Sarashi-gaki (Astringent persimmons treated with alcohol)
I don't think anyone does this outside Japan. Maybe even in Japan, not many people do this or know about this. I'm talking about treating astringent persimmons with alcohol to remove the astringency. It's easy. You just have to wet the top, including the stem end, of the persimmons with strong liquor and put them in a plastic bag, wrap well and leave in a warm place (around 35 to 40 degrees C? I'm not sure) for 2 to 3 days. We usually use shochu (distilled spirit) named 'White Liquor' or whiskey.
Actually the ones in this photo look rather round, but usually astringent persimmons are acorn-shaped. (Don't tell me that some acorns are flat and round.) Non-Japanese people might be more used to eating/using the pulp of VERY ripe, soft persimmons, but in Japan, it is more common to eat sweet varieties of persimmons while they are still firm, and sun-dry astringent varieties to make hoshi-gaki. It is not very popular to make sarashi-gaki like we do, though.
Our family used to put a bagful of alcohol-treated astringent persimmons in leftover warm water in the bathtub (traditionally we don't wash our bodies in the bathtub and the whole family members share the water in the tub), or leave them in the sun for several days, or in a kotatsu heater.
Now the majority of the grannies in this community use -- I'm not sure how you call this in English -- electrical warming mattress? Mom wraps the bagful of alcohol-treated persimmons with the mattress, then with another blanket, turn on the switch and leave it.
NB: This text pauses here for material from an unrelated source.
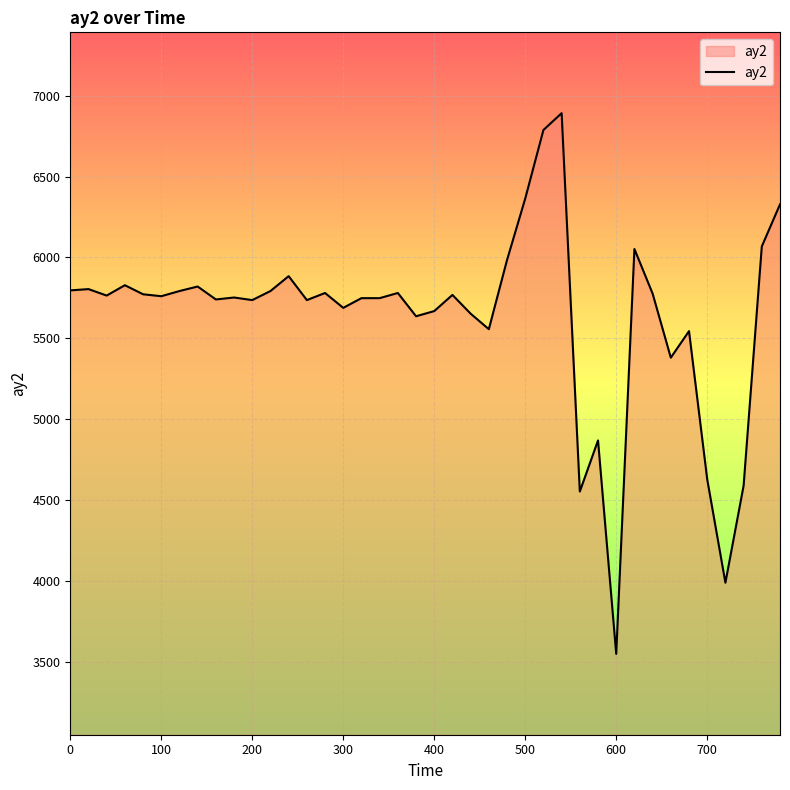

What is the smallest value displayed?

3548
In about 2 to 3 days, the astringency will be gone and the persimmons turn soft, but not overripe-soft, and sweet. And I would say that the sweetness is a bit different from that of sweet varieties of persimmons. Honestly I like this sarashi-gaki better than regular sweet persimmons.
But, I wonder if Japanese manufacturers of the electrical warming mattress would approve of this use of the product. :P
BTW, I uploaded some photos from our traditional festival here, if you are interested. :)
OK. Now I remembered what "mattress" meant in other countries. Yeah, perhaps I should have used the word "pad." What my mom uses looks like this (a little thinner, though) and I guess it's too stiff and too narrow to be called a blanket, maybe?
(Added Oct. 28, 2009)
Oh, I hope that no one has tried making sarashi-gaki from what I wrote above yet. When I asked mom what to do, she did say, "Remove the stem ends." But today we made some more sareashi-gaki, and I found out that the following was what my mom really meant.
First thing to do is to trim the unwanted part of the calyx and pull out the stem. Today we pinched the stem with a nipper and twisted the fruit. Ideally, the stem should come out and leave a hole like this, but when it didn't, we poked the center with an ice pick. Mom said that just poking was enough--you don't really need to dig out the stem to make a visible hole.
Next step: Dip tissue paper into whiskey and wet the top part of the persimmon carefully. Put alcohol-treated persimmons in a thick plastic bag, tie the top with a string, then put it in another thick plastic bag and tie the top.